• **Exercise directions**: What you return should be only the lines in the entries below between the one holding "wrist: (357, 306)" and the one holding "thumb tip: (327, 293)", ends included, with every picture left out.

• **Data in this exercise**:
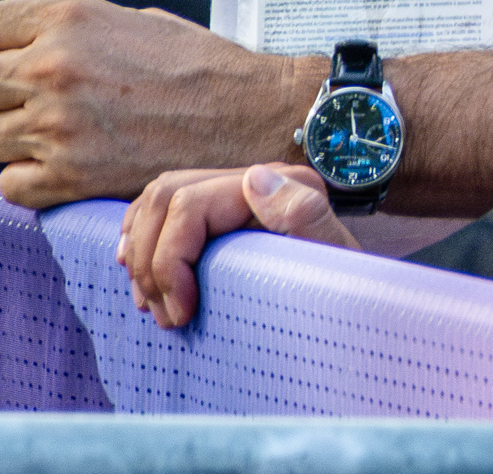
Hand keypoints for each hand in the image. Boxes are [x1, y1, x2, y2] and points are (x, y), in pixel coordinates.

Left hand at [0, 0, 315, 207]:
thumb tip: (22, 47)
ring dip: (11, 138)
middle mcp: (53, 69)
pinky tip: (66, 163)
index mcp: (68, 18)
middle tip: (20, 100)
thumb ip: (69, 31)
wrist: (250, 115)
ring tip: (55, 133)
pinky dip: (30, 179)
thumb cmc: (202, 68)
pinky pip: (9, 183)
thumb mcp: (133, 19)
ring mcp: (57, 126)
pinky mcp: (69, 177)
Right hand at [120, 162, 359, 328]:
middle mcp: (256, 180)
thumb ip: (303, 216)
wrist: (357, 306)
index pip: (188, 203)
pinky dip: (141, 236)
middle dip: (149, 260)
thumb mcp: (332, 260)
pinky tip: (136, 267)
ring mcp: (237, 195)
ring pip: (157, 200)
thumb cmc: (344, 291)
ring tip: (153, 304)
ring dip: (140, 252)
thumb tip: (253, 177)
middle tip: (166, 316)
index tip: (182, 314)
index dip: (168, 260)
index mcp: (279, 184)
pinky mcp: (223, 216)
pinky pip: (163, 210)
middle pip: (165, 196)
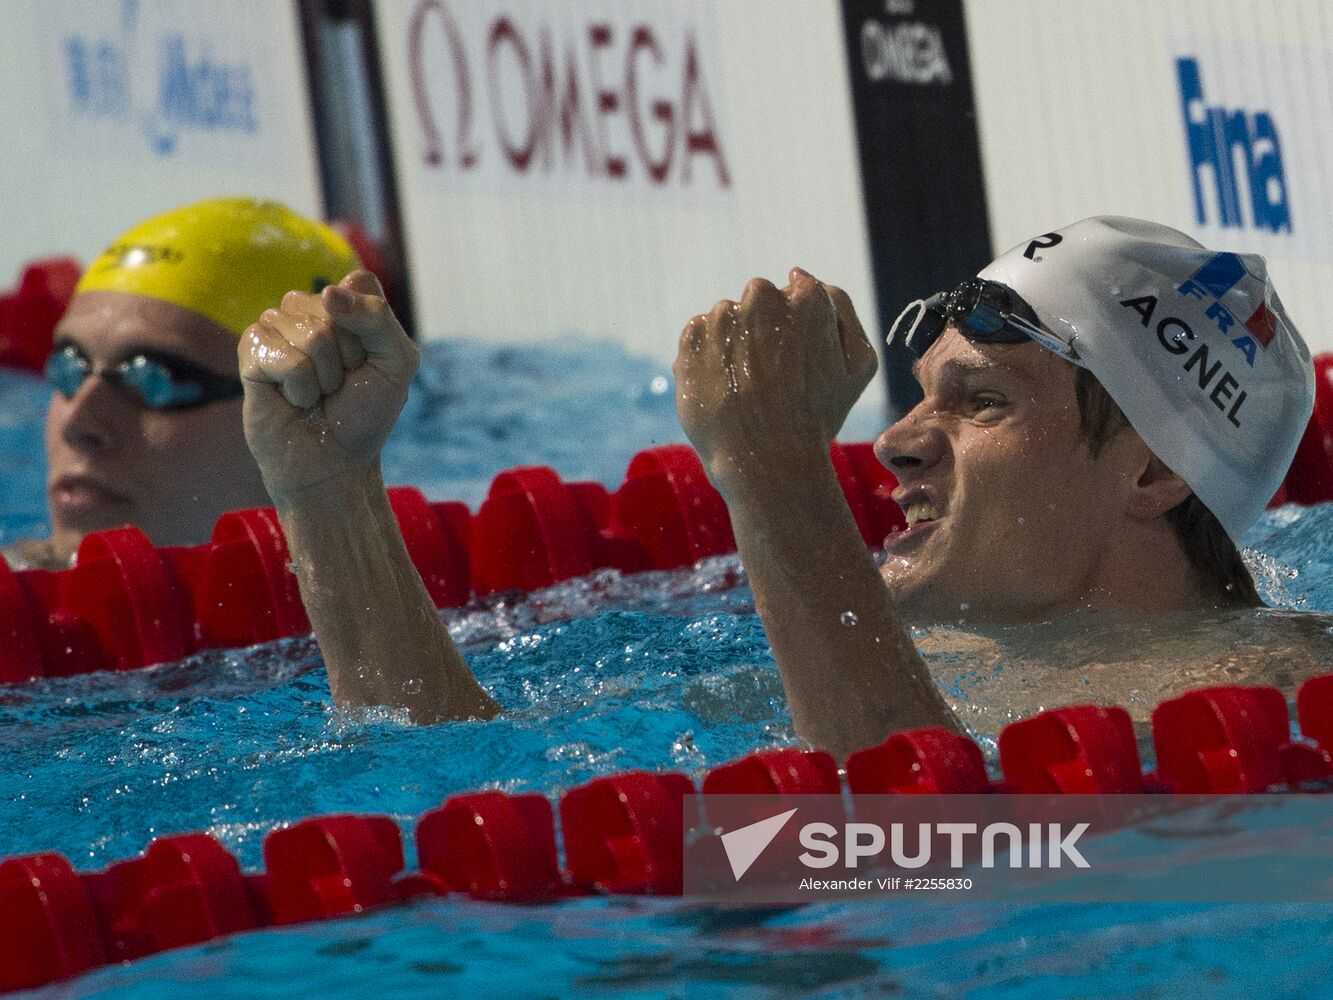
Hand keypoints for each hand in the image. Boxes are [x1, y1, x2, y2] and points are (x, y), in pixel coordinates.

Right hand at [239, 270, 418, 507]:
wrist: (334, 461)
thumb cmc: (365, 413)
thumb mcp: (396, 363)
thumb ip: (378, 319)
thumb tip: (327, 293)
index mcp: (345, 303)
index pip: (359, 285)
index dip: (371, 329)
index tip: (368, 361)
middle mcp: (308, 308)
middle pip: (334, 310)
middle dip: (348, 358)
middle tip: (340, 384)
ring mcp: (276, 326)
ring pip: (311, 333)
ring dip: (323, 376)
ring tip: (317, 393)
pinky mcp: (251, 351)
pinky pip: (282, 356)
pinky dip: (299, 387)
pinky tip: (294, 399)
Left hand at [673, 268, 877, 494]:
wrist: (767, 459)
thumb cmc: (818, 416)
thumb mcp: (858, 366)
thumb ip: (841, 310)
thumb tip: (800, 275)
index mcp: (807, 298)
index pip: (799, 292)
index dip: (798, 329)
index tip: (796, 360)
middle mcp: (763, 298)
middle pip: (761, 300)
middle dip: (764, 328)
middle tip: (770, 375)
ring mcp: (724, 317)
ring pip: (729, 317)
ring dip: (734, 342)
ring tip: (745, 386)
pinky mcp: (693, 338)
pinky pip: (700, 334)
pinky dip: (708, 355)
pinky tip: (723, 386)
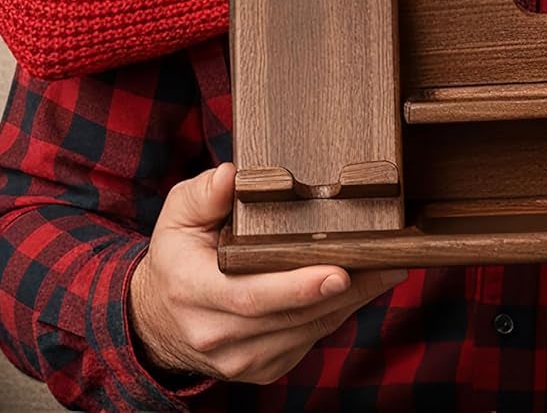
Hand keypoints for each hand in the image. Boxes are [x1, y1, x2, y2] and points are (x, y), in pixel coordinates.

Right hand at [127, 162, 408, 383]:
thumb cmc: (176, 256)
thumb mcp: (177, 215)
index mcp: (192, 291)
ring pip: (306, 332)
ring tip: (386, 269)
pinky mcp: (262, 370)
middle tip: (385, 262)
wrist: (159, 318)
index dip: (296, 287)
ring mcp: (241, 360)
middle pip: (289, 317)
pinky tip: (361, 288)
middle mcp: (216, 334)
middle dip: (343, 290)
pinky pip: (308, 341)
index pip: (249, 296)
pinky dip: (335, 314)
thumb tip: (233, 175)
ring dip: (350, 303)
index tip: (337, 271)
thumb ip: (204, 194)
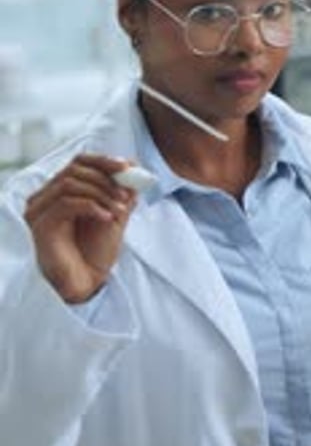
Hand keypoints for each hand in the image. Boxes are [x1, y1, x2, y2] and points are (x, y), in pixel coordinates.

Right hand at [24, 154, 137, 303]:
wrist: (85, 285)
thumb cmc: (94, 253)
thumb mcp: (114, 217)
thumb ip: (121, 193)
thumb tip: (134, 167)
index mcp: (61, 192)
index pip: (78, 162)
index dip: (103, 160)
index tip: (127, 167)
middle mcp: (45, 197)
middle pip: (75, 169)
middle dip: (106, 179)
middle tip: (127, 194)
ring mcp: (40, 210)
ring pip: (71, 183)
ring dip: (102, 193)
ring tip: (120, 210)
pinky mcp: (41, 225)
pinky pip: (66, 203)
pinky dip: (92, 206)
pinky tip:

• **Output of the exercise**:
wrist: (357, 306)
index pip: (188, 203)
pinky dip: (141, 236)
middle dip: (149, 260)
thumb mcp: (332, 260)
pinky tip: (136, 267)
ring mcp: (237, 195)
ring pip: (157, 200)
thumb cmc: (344, 291)
ring tip: (153, 304)
ring dip: (140, 252)
thumb tip: (253, 177)
middle tip: (166, 316)
index tip: (182, 314)
index dip: (168, 260)
index mcp: (279, 184)
pinky mcp: (223, 216)
pinky pip: (163, 210)
middle pip: (165, 196)
Hand keypoints for each hand in the image. Boxes are [x1, y1, x2, y2] and points are (x, y), in pixel coordinates.

Right hand at [239, 270, 418, 507]:
wrist: (334, 461)
thumb cmc: (365, 413)
thumb mcp: (396, 363)
thumb ip: (378, 319)
thumb tip: (327, 293)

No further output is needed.